#### EXERCISE BRIEF:
All of the records below are to be output exactly; no image belongs in the result.

#### INPUT DATA:
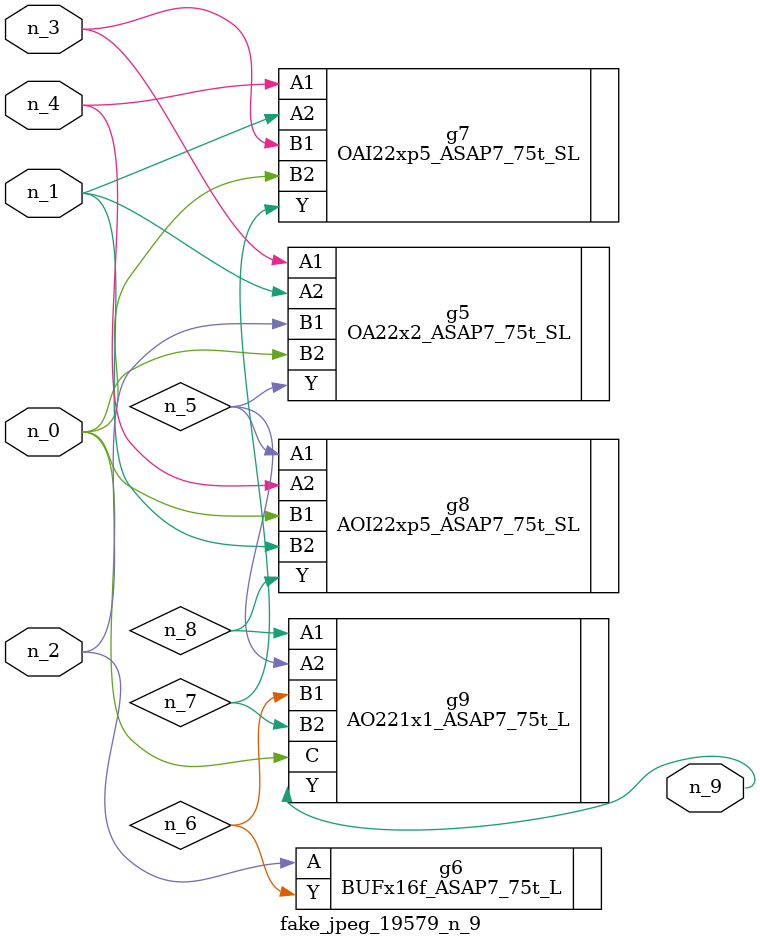
<source format=v>
module fake_jpeg_19579_n_9 (n_3, n_2, n_1, n_0, n_4, n_9);

input n_3;
input n_2;
input n_1;
input n_0;
input n_4;

output n_9;

wire n_8;
wire n_6;
wire n_5;
wire n_7;

OA22x2_ASAP7_75t_SL g5 ( 
.A1(n_3),
.A2(n_1),
.B1(n_2),
.B2(n_0),
.Y(n_5)
);

BUFx16f_ASAP7_75t_L g6 ( 
.A(n_2),
.Y(n_6)
);

OAI22xp5_ASAP7_75t_SL g7 ( 
.A1(n_4),
.A2(n_1),
.B1(n_3),
.B2(n_0),
.Y(n_7)
);

AOI22xp5_ASAP7_75t_SL g8 ( 
.A1(n_5),
.A2(n_4),
.B1(n_0),
.B2(n_1),
.Y(n_8)
);

AO221x1_ASAP7_75t_L g9 ( 
.A1(n_8),
.A2(n_5),
.B1(n_6),
.B2(n_7),
.C(n_0),
.Y(n_9)
);


endmodule
</source>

#### SOLUTION TO THE PROBLEM:
<source format=v>
module fake_jpeg_19579_n_9 (n_3, n_2, n_1, n_0, n_4, n_9);

input n_3;
input n_2;
input n_1;
input n_0;
input n_4;

output n_9;

wire n_8;
wire n_6;
wire n_5;
wire n_7;

OA22x2_ASAP7_75t_SL g5 ( 
.A1(n_3),
.A2(n_1),
.B1(n_2),
.B2(n_0),
.Y(n_5)
);

BUFx16f_ASAP7_75t_L g6 ( 
.A(n_2),
.Y(n_6)
);

OAI22xp5_ASAP7_75t_SL g7 ( 
.A1(n_4),
.A2(n_1),
.B1(n_3),
.B2(n_0),
.Y(n_7)
);

AOI22xp5_ASAP7_75t_SL g8 ( 
.A1(n_5),
.A2(n_4),
.B1(n_0),
.B2(n_1),
.Y(n_8)
);

AO221x1_ASAP7_75t_L g9 ( 
.A1(n_8),
.A2(n_5),
.B1(n_6),
.B2(n_7),
.C(n_0),
.Y(n_9)
);


endmodule
</source>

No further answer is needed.